While setting up an ESOP can be expensive, it isn’t necessarily more expensive than a “traditional” sale of the business. Let’s take a closer look.
The first step in any ESOP transaction should be a feasibility study, which looks at things like financing options, the impact of additional debt on the company and its cash flow going forward, plan structuring alternatives, tax issues, and the impact of being either a C corporation or S corporation. This study typically costs from $10,000 to $20,000.

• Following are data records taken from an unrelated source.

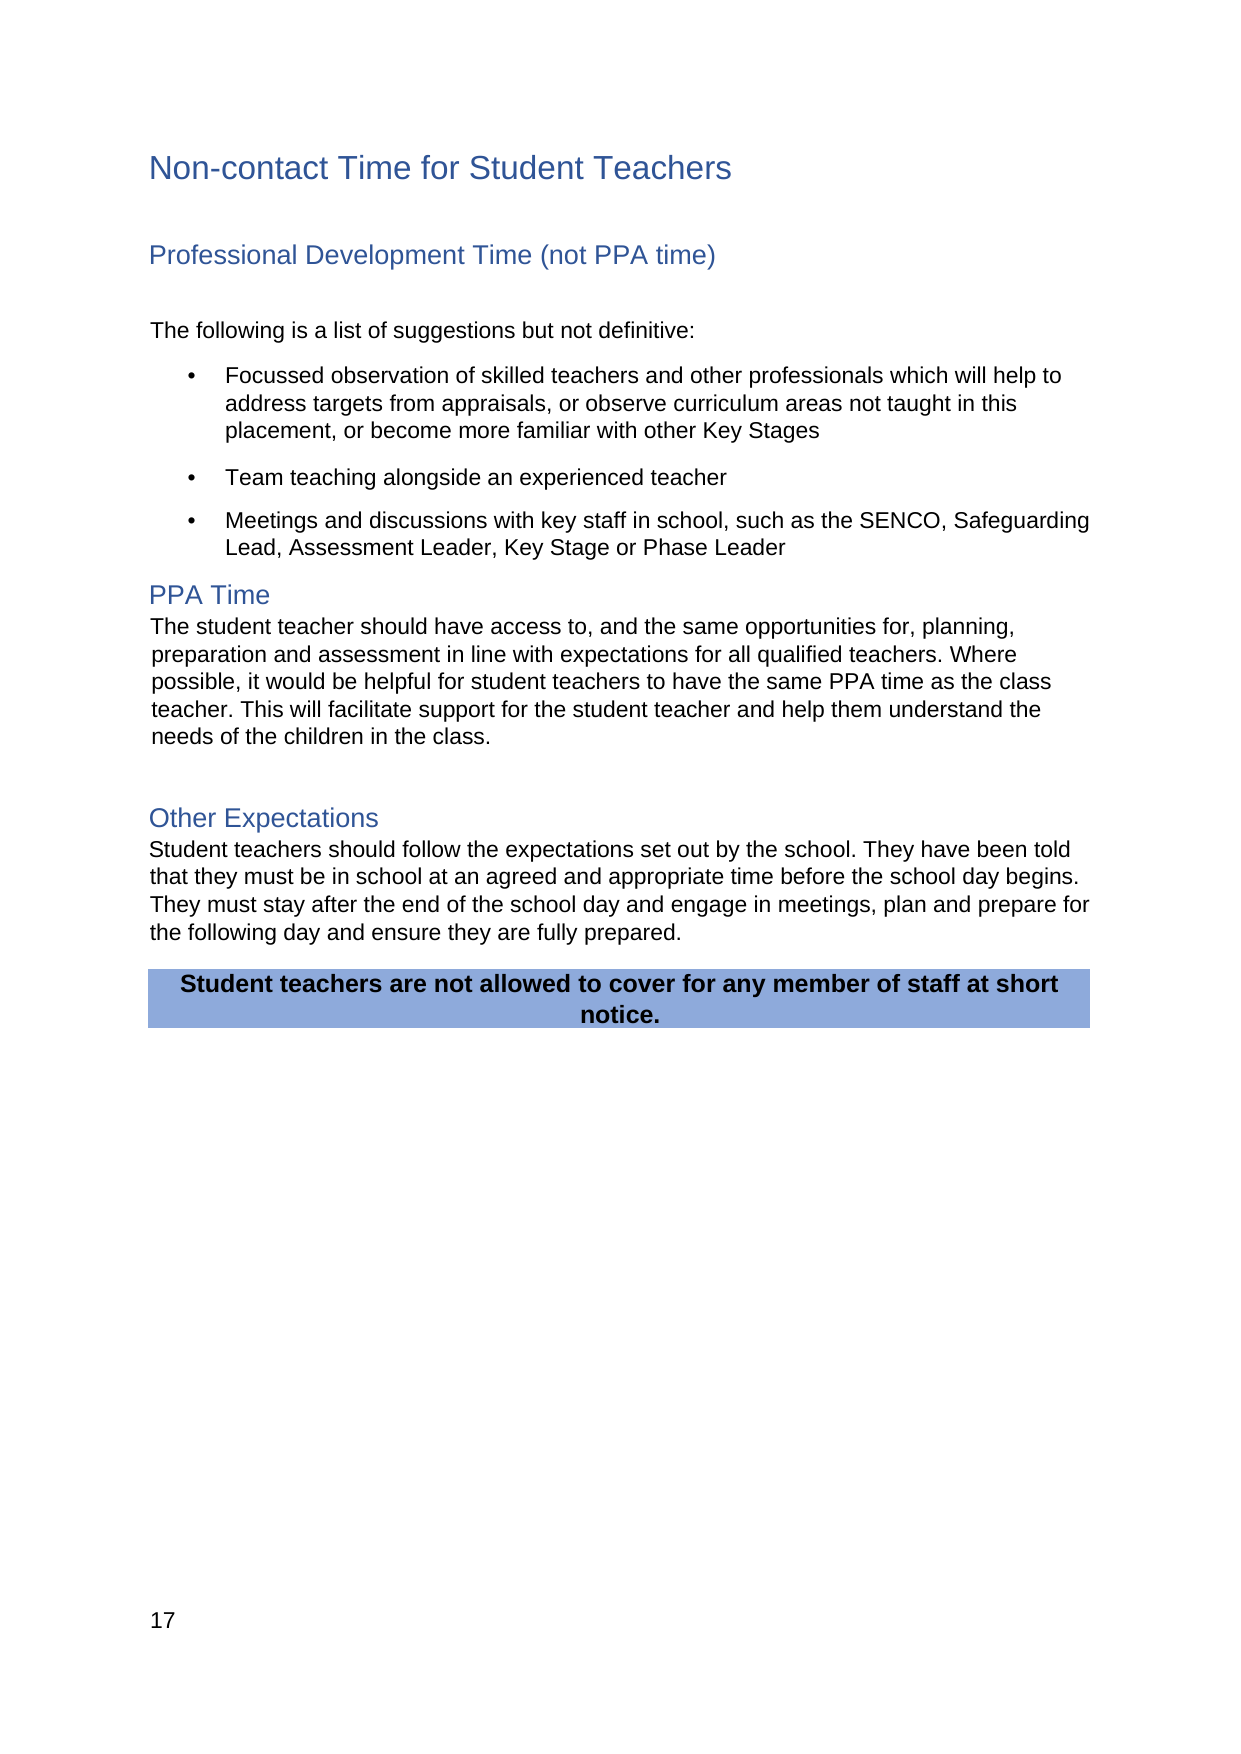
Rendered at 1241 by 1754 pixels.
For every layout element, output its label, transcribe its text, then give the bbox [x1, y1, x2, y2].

list Meetings and discussions with key staff in school, such as the SENCO, Safeguarding Lead, Assessment Leader, Key Stage or Phase Leader [187, 507, 1090, 561]
text Student teachers are not allowed to cover for any member of staff at short notice. [148, 969, 1090, 1028]
subtitle PPA Time [148, 579, 1090, 610]
text Student teachers should follow the expectations set out by the school. They have been told that they must be in school at an agreed and appropriate time before the school day begins. They must stay after the end of the school day and engage in meetings, plan and prepare for the following day and ensure they are fully prepared. [148, 836, 1090, 945]
list Team teaching alongside an experienced teacher [187, 464, 1090, 491]
subtitle Professional Development Time (not PPA time) [148, 239, 1090, 270]
list Focussed observation of skilled teachers and other professionals which will help to address targets from appraisals, or observe curriculum areas not taught in this placement, or become more familiar with other Key Stages [187, 362, 1090, 444]
subtitle Other Expectations [148, 802, 1090, 833]
text The student teacher should have access to, and the same opportunities for, planning, preparation and assessment in line with expectations for all qualified teachers. Where possible, it would be helpful for student teachers to have the same PPA time as the class teacher. This will facilitate support for the student teacher and help them understand the needs of the children in the class. [150, 613, 1090, 750]
subtitle Non-contact Time for Student Teachers [148, 148, 1090, 187]
text The following is a list of suggestions but not definitive: [150, 317, 1090, 344]
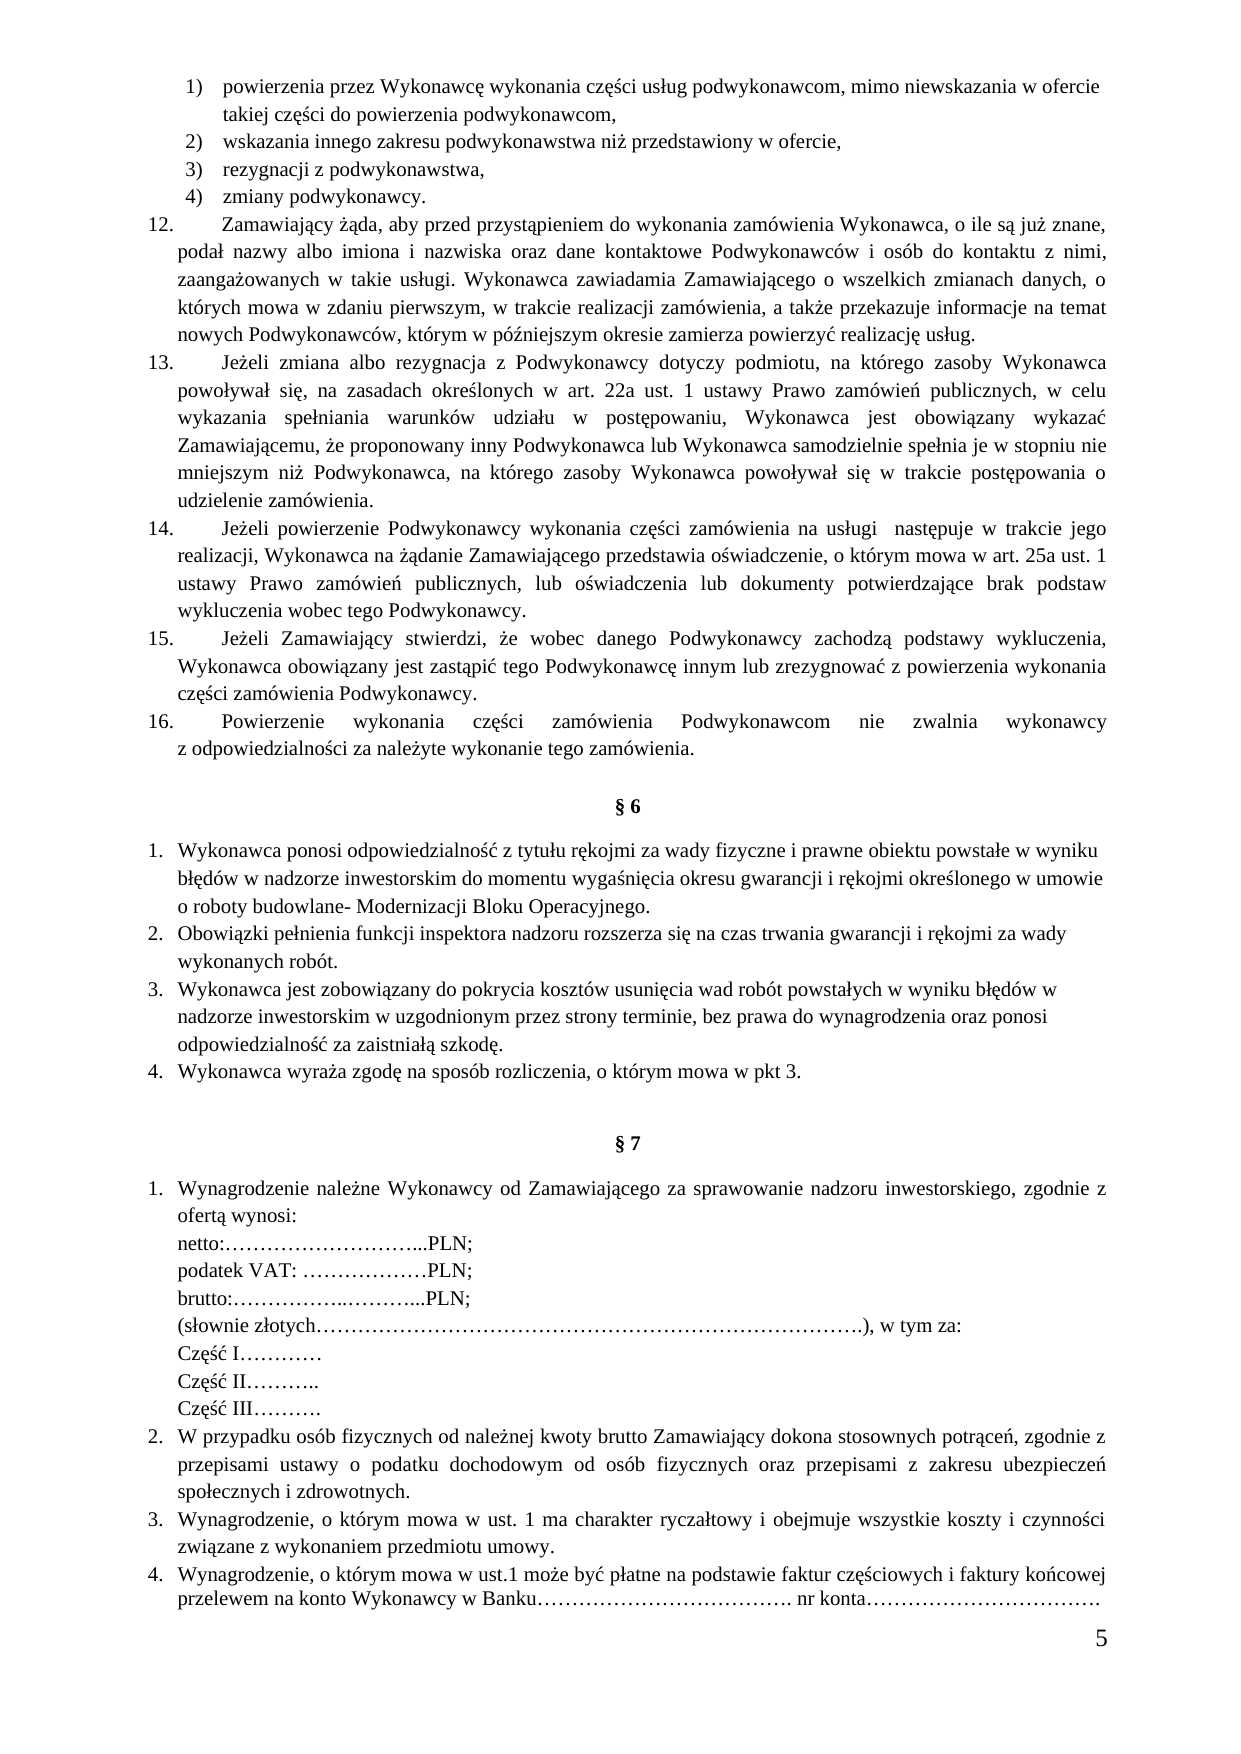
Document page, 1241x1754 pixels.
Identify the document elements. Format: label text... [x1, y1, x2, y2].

Assuming that the feasibility study produces good results, an independent trustee should be retained to represent the ESOP and its participants in the transaction. The trustee’s fee is typically in the $20,000 to $30,000 range. The trustee will also want to retain a valuation professional to determine the fair market value of the shares that will be purchased by the ESOP, along with a fairness opinion for the trustee stating that the overall transaction is fair to the ESOP and its participants. The cost of the valuation professional will be about $20,000 to $25,000. The trustee will also likely hire an attorney to review the stock purchase documentation, adding another $15,000 to $20,000.
The company will need an attorney to prepare any corporate documentation necessary for the company to adopt the ESOP, the ESOP transaction documentation, along with the ESOP plan and trust and participant communications. If bank financing will be obtained, the attorney will also need to review the loan documentation. The cost of a good ESOP attorney for all of this is usually about $40,000 to $50,000, although it may be less if bank financing isn’t used.
Bank fees to initiate the loan being made to the company will also need to be paid, and while those normally depend on the size of the loan, but something in the $25,000 range is fairly typical for most ESOP transactions. Fortunately, there is a good amount of competition among banks for ESOP loans, which can help reduce these fees. The fee for the bank’s attorney will normally be anywhere from $15,000 to $25,000.
Finally, a selling shareholder may want to hire a financial advisor to help assess investment options for their proceeds, especially if they are looking to defer capital gains taxes through Code Section 1042. Fees in the range of about 1% of invested assets are common.
Those costs can add up, but there is one major difference between an ESOP sale and an outside sale, which is that in an outside sale, the owner is usually hiring a business broker or investment banker to find a buyer and guide it through the transaction. Their fees, including “success fees” based on the final transaction price, can eat up a good portion of the proceeds – in many cases, at least 5%. So on a $10 million sale, the broker/investment banker gets $500,000 (or more), and the owner also still has to pay for many of the same costs that are required for an ESOP transaction, including attorneys, a valuation advisor, CPAs, and other advisors. So in the end, the sale to the ESOP may be less expensive than an outside sale, and it’s almost certainly going to be less complex because the trustee’s due diligence process will be much less adversarial than that of an outside buyer.